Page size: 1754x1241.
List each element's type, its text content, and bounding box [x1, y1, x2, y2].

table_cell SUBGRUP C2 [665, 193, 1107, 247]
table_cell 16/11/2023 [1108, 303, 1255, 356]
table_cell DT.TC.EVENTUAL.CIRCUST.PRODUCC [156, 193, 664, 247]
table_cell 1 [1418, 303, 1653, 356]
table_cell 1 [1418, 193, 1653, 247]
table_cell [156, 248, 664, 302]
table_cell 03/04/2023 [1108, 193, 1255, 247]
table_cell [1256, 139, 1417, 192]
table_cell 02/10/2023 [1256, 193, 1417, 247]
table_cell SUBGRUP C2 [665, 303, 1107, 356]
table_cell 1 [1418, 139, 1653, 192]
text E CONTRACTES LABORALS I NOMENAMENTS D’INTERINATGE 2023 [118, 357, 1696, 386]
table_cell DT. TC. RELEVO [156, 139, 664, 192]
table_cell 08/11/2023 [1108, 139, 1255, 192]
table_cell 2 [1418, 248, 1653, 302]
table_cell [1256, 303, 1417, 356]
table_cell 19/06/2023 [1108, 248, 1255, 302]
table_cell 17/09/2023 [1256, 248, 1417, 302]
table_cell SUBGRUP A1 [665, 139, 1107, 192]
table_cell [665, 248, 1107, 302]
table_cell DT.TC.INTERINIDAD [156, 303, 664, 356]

» GIVEN INSTRUCTION
Reproduce the material above line for line, changing nothing.

» THE SOLUTION
Page size: 1754x1241.
List each element's type, its text content, and bounding box [x1, y1, x2, y2].

table_cell SUBGRUP C2 [665, 193, 1107, 247]
table_cell 16/11/2023 [1108, 303, 1255, 356]
table_cell DT.TC.EVENTUAL.CIRCUST.PRODUCC [156, 193, 664, 247]
table_cell 1 [1418, 303, 1653, 356]
table_cell 1 [1418, 193, 1653, 247]
table_cell [156, 248, 664, 302]
table_cell 03/04/2023 [1108, 193, 1255, 247]
table_cell [1256, 139, 1417, 192]
table_cell 02/10/2023 [1256, 193, 1417, 247]
table_cell SUBGRUP C2 [665, 303, 1107, 356]
table_cell 1 [1418, 139, 1653, 192]
text E CONTRACTES LABORALS I NOMENAMENTS D’INTERINATGE 2023 [118, 357, 1696, 386]
table_cell DT. TC. RELEVO [156, 139, 664, 192]
table_cell 08/11/2023 [1108, 139, 1255, 192]
table_cell 2 [1418, 248, 1653, 302]
table_cell [1256, 303, 1417, 356]
table_cell 19/06/2023 [1108, 248, 1255, 302]
table_cell 17/09/2023 [1256, 248, 1417, 302]
table_cell SUBGRUP A1 [665, 139, 1107, 192]
table_cell [665, 248, 1107, 302]
table_cell DT.TC.INTERINIDAD [156, 303, 664, 356]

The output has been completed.